La jeunesse est le potentiel d’avenir du continent africain sud et nord, la « matière première » qui fait les succès du XXIe siècle : les ressources de demain et d’aujourd’hui ne sont ni pétrolières, ni minières. Elles sont dans la « matière grise », en particulier dans la jeunesse. Alors que cette jeunesse est bloquée, mal orientée, désespérée, en colère, fuyante… avec des risques avérés de migrations et de radicalisations.
Rym Ahyadi (1), directrice scientifique du Réseau euroméditerranéen pour les études économiques, analyse plus en détail ce mal-être :
« Le chômage des jeunes est trois fois supérieur à celui des adultes. Au moment où ils passent de l’école au monde du travail, les jeunes éprouvent plus de difficultés à trouver un emploi que la population adulte. » C’est un « des facteurs incitatifs qui explique le mieux les flux migratoires en provenance de certains pays vers d’autres disposants de meilleures perspectives de travail ». D’autre part « les forts taux de chômage découragent aussi les jeunes de participer au marché du travail ».
Les NEET, « not in employement, education and training » représentent un jeune sur quatre. « Le taux des NEET pour le groupe d’âge des 15–24 ans est de 23 % en Algérie, de 28 % en Égypte, de 16 % en Israël et de 25 % en Jordanie et en Tunisie, alors que dans l’Union européenne il est d’environ 12,5 %. »
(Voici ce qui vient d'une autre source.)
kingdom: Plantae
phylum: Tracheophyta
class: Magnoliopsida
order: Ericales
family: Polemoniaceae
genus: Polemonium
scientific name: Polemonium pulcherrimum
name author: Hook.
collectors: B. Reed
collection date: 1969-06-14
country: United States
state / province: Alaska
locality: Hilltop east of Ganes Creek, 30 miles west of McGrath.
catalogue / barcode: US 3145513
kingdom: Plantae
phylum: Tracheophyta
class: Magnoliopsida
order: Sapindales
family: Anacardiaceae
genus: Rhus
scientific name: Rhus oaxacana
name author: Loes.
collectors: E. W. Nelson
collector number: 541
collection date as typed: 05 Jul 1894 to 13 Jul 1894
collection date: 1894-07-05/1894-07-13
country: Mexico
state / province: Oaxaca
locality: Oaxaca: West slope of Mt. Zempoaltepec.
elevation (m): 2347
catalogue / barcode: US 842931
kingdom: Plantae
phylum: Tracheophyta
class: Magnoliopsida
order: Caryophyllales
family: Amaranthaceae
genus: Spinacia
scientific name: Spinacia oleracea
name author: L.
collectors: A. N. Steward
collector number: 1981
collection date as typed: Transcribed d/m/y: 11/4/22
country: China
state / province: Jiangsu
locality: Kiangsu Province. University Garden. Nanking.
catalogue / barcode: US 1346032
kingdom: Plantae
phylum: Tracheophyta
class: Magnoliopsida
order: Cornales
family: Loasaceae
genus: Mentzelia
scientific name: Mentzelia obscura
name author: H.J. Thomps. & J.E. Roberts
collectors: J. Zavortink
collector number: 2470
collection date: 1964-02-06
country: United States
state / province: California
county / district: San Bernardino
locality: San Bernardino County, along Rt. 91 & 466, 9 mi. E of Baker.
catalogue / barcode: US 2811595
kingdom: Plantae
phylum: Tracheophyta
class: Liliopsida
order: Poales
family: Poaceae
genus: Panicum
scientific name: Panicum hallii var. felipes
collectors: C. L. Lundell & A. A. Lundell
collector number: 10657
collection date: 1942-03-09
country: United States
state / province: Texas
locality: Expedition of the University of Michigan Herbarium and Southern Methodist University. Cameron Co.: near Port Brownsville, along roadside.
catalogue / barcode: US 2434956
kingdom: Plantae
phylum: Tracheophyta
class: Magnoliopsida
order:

Le chômage augmente avec le niveau de qualification !
Mais le paradoxe le plus criant est que l’ascenseur social, le mérite de l’emploi n’est pas au rendez-vous des formations. « Une caractéristique frappante de ce phénomène, spécifique à la région, relève Rym Ahyad est que l’éducation n’est pas une garantie contre le chômage. » « Dans des pays comme l’Égypte, la Jordanie ou la Tunisie, les jeunes qui ont terminé un cycle éducatif tertiaire se retrouvent deux à trois fois plus en situation de ne pas être employé par rapport à ceux qui n’ont qu’un niveau d’éducation primaire ou inférieur (OIT, 2015). Cela contraste avec la situation des régions des pays les plus développées ou en développement où le chômage baisse à mesure que le niveau d’éducation augmente. » Or ce constat statistique est humainement un désastre : pour un jeune, travailler plus, abouti à plus de chômage ! Cette situation génère une déconstruction des valeurs et ouvre la voie à toutes les dérives.
Il y a à l’évidence une « inadéquation des compétences par rapport au marché du travail dans toute la région ».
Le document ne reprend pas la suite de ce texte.